Winnipegger Easterbrook makes splash in scuba world
Manitoba has produced some of the world’s best hockey players and curlers, but a former Winnipegger is getting her due as a pioneer in the scuba diving industry.
Nancy Easterbrook was inducted into the International Scuba Diving Hall of Fame at a ceremony in Grand Cayman on Friday night.
Easterbrook was born and raised in Winnipeg, but moved to Grand Cayman where she and her husband Jay later opened their full-service scuba shop, Divetech, in 1994.
Michelle Wetton, who has been teaching children and adults as a scuba instructor and manager at Winnipeg’s Blue Oasis Dive Centre for 10 years, refers to Easterbrook as her hero.
“She always dreamed of exploring the ocean,” Wetton said on Thursday. “She learned to dive here locally, then began travelling around the world and fell even more in love with it. She then settled on Grand Cayman as the place to raise her family.
“I think what’s remarkable is not only has she opened the shop, but she’s done some amazing things for the country and the diving industry. She’s been able to sink the first US ship (the ex-USS Kittiwake) outside of US waters for an artificial reef.
“It was sunk in an area of the ocean where it was just a sand bottom and now there’s a beautiful reef flourishing on it and nearby.”
Spearheading the Kittiwake operation was an eight-year project for Easterbrook. In 2014, to celebrate Divetech’s 20th anniversary, Easterbrook sank the Guardian of the Reef statue near her shop, located at Lighthouse Point in Northwest Grand Cayman.
A portion of each Divetech fee goes toward ocean conservation education for the youth of Grand Cayman. Divetech is the first solar and wind-powered dive shop and condominium development in the world for ecologically minded scuba divers, Wetton noted.
Wetton is on maternity leave following the birth of her daughter, Coral (brilliant name for the daughter of a diver), but will head to Grand Cayman later this month. It will mark her eighth visit to the diver’s paradise.
“We’ll be diving the whole week that we’re there,” Wetton said. “Diving in Grand Cayman is everything you would dream of.

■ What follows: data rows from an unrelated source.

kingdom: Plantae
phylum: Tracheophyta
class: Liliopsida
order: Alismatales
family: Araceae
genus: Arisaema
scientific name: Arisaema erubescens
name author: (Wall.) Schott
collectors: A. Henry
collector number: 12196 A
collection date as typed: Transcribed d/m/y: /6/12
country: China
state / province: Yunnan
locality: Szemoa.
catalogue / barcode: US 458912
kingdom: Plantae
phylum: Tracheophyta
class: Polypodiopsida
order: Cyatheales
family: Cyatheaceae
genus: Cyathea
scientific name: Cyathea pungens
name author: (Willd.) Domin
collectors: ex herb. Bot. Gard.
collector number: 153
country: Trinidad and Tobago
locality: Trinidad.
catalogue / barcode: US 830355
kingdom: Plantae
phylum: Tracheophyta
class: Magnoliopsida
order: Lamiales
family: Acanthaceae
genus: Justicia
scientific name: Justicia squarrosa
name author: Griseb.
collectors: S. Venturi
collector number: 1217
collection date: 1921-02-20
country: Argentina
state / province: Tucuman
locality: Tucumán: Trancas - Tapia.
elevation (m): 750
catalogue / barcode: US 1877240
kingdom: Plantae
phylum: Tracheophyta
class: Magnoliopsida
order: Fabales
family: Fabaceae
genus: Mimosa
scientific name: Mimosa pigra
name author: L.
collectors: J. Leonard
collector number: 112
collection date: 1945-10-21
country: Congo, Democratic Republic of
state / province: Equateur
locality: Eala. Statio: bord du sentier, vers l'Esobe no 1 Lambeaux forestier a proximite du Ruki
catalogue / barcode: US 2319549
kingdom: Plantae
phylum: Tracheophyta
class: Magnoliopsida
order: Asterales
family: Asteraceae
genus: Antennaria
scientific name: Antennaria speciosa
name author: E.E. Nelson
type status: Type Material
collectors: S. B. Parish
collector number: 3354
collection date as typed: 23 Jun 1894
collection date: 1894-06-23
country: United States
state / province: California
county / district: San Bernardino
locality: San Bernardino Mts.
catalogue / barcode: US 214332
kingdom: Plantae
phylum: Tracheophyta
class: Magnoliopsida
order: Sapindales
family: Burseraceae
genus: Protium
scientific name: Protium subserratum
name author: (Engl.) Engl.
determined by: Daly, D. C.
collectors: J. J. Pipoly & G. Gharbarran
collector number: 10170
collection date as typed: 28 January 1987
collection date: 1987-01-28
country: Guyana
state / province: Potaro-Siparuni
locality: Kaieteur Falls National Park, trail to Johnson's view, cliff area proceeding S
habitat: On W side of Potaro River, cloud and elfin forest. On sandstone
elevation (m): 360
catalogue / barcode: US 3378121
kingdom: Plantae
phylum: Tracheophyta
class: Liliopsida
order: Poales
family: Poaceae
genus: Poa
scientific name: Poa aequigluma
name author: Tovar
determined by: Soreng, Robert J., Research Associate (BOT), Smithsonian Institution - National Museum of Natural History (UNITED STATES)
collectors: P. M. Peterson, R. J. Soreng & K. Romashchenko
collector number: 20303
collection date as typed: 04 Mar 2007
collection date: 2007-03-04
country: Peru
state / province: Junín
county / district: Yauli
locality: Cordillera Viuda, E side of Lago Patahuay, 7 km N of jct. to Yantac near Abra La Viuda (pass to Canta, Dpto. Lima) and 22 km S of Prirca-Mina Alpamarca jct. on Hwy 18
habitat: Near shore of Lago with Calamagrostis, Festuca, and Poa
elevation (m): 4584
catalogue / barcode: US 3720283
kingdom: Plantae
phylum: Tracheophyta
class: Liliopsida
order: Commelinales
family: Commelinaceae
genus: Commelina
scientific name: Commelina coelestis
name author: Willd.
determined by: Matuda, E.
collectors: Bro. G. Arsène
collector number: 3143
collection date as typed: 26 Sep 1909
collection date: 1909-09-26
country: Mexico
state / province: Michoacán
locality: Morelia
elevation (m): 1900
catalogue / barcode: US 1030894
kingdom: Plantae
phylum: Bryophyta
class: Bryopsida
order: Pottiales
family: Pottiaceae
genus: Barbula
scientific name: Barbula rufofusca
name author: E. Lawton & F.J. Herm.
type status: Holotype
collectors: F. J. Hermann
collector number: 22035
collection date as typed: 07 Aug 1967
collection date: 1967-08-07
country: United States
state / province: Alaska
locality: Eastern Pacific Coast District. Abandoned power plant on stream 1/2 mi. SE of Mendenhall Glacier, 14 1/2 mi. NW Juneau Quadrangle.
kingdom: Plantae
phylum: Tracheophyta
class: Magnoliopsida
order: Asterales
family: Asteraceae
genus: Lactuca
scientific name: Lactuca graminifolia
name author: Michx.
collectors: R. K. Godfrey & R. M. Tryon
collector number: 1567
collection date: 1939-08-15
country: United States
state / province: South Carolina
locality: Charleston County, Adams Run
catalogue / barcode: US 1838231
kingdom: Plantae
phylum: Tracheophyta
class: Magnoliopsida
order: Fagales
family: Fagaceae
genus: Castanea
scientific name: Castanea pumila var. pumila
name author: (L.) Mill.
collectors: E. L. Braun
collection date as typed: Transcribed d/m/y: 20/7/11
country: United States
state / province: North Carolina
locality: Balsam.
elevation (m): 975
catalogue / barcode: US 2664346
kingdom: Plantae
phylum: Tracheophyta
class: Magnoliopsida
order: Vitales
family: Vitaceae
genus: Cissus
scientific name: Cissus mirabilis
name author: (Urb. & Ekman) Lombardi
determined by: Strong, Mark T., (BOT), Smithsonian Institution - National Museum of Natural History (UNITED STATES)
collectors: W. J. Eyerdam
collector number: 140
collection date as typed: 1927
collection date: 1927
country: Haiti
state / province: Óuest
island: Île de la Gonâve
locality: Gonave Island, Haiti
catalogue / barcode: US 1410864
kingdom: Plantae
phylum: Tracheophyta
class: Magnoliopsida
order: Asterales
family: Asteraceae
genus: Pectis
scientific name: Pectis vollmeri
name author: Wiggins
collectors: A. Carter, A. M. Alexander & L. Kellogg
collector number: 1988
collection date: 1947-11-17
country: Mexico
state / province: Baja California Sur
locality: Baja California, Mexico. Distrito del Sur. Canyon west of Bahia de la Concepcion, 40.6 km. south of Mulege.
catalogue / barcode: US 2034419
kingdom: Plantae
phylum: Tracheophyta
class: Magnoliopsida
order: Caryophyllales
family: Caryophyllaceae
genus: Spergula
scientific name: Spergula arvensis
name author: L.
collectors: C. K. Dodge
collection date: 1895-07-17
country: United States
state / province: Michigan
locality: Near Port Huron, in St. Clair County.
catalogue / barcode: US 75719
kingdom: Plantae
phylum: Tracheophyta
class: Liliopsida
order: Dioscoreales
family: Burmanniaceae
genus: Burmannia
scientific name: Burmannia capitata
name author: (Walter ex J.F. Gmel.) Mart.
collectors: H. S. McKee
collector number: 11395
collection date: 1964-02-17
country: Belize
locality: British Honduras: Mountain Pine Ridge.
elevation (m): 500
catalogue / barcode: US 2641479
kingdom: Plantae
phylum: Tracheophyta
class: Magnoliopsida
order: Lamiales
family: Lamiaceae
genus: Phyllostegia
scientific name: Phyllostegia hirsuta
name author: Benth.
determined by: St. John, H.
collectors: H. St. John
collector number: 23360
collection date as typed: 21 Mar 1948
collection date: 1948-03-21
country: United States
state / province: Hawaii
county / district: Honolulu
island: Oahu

“The reefs are colourful and abundant, there’s fish covering every inch of them. You are just surrounded by marine life.”
Blue Oasis will book another trip to Grand Cayman in October 2016. For more details, go to blueoasis.ca.
GOOD ON GERDAU
Employees at the Gerdau recycling plant in Selkirk honoured former employee, Beth Vett, by being the top fundraising team in the Relay For Life in Steeltown on Sept. 15.
Participating in Vett’s memory, the team raised nearly $6,000 for the Canadian Cancer Society’s signature event.
“We lost a friend and member of the Gerdau family, so we wanted to honour Beth through this cause,” Julie Moffat, human resources manager of Gerdau’s Manitoba locations, said in a release. “I am proud of our employees for coming together to raise money and awareness.”
HELPING HARVEST
Red River Co-op recently gave Winnipeg Harvest a huge boost with a cheque for $25,000 toward the food bank’s community gardening programs.
Harvest’s community garden is operated entirely by volunteers and its produce is used to make daily lunches for up to 150 volunteers. It is also distributed to local agencies and food banks.
IMAGE: Nancy Easterbrook (left) and Michelle Wetton stand near the Guardian of the Reef statue before it was sunk near Easterbrook’s dive shop in Grand Cayman last year.